►

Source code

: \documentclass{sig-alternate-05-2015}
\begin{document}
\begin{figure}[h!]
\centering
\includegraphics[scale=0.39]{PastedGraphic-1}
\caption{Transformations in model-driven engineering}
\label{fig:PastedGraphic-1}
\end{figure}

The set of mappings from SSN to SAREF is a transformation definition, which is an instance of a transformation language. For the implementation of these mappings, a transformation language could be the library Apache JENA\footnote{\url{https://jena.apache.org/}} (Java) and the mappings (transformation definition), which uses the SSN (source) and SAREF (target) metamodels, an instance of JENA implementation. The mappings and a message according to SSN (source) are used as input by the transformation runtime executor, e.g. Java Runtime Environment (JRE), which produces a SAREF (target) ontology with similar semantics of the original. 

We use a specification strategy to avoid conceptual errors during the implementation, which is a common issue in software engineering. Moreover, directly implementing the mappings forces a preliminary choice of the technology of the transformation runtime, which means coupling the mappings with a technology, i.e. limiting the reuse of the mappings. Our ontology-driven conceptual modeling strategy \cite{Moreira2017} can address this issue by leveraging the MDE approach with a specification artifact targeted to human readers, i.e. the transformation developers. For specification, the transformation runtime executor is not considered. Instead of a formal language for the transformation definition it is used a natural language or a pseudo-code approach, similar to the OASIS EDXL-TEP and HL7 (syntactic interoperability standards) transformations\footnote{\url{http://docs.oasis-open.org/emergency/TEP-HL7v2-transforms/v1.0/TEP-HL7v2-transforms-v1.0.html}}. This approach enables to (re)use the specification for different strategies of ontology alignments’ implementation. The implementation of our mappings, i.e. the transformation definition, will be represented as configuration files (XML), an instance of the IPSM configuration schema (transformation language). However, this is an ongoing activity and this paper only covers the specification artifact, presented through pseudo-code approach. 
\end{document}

◄

## The problem
Write every entry out again, exactly as it stands.

## Answer for the task
Source code

: \documentclass{sig-alternate-05-2015}
\begin{document}
\begin{figure}[h!]
\centering
\includegraphics[scale=0.39]{PastedGraphic-1}
\caption{Transformations in model-driven engineering}
\label{fig:PastedGraphic-1}
\end{figure}

The set of mappings from SSN to SAREF is a transformation definition, which is an instance of a transformation language. For the implementation of these mappings, a transformation language could be the library Apache JENA\footnote{\url{https://jena.apache.org/}} (Java) and the mappings (transformation definition), which uses the SSN (source) and SAREF (target) metamodels, an instance of JENA implementation. The mappings and a message according to SSN (source) are used as input by the transformation runtime executor, e.g. Java Runtime Environment (JRE), which produces a SAREF (target) ontology with similar semantics of the original. 

We use a specification strategy to avoid conceptual errors during the implementation, which is a common issue in software engineering. Moreover, directly implementing the mappings forces a preliminary choice of the technology of the transformation runtime, which means coupling the mappings with a technology, i.e. limiting the reuse of the mappings. Our ontology-driven conceptual modeling strategy \cite{Moreira2017} can address this issue by leveraging the MDE approach with a specification artifact targeted to human readers, i.e. the transformation developers. For specification, the transformation runtime executor is not considered. Instead of a formal language for the transformation definition it is used a natural language or a pseudo-code approach, similar to the OASIS EDXL-TEP and HL7 (syntactic interoperability standards) transformations\footnote{\url{http://docs.oasis-open.org/emergency/TEP-HL7v2-transforms/v1.0/TEP-HL7v2-transforms-v1.0.html}}. This approach enables to (re)use the specification for different strategies of ontology alignments’ implementation. The implementation of our mappings, i.e. the transformation definition, will be represented as configuration files (XML), an instance of the IPSM configuration schema (transformation language). However, this is an ongoing activity and this paper only covers the specification artifact, presented through pseudo-code approach. 
\end{document}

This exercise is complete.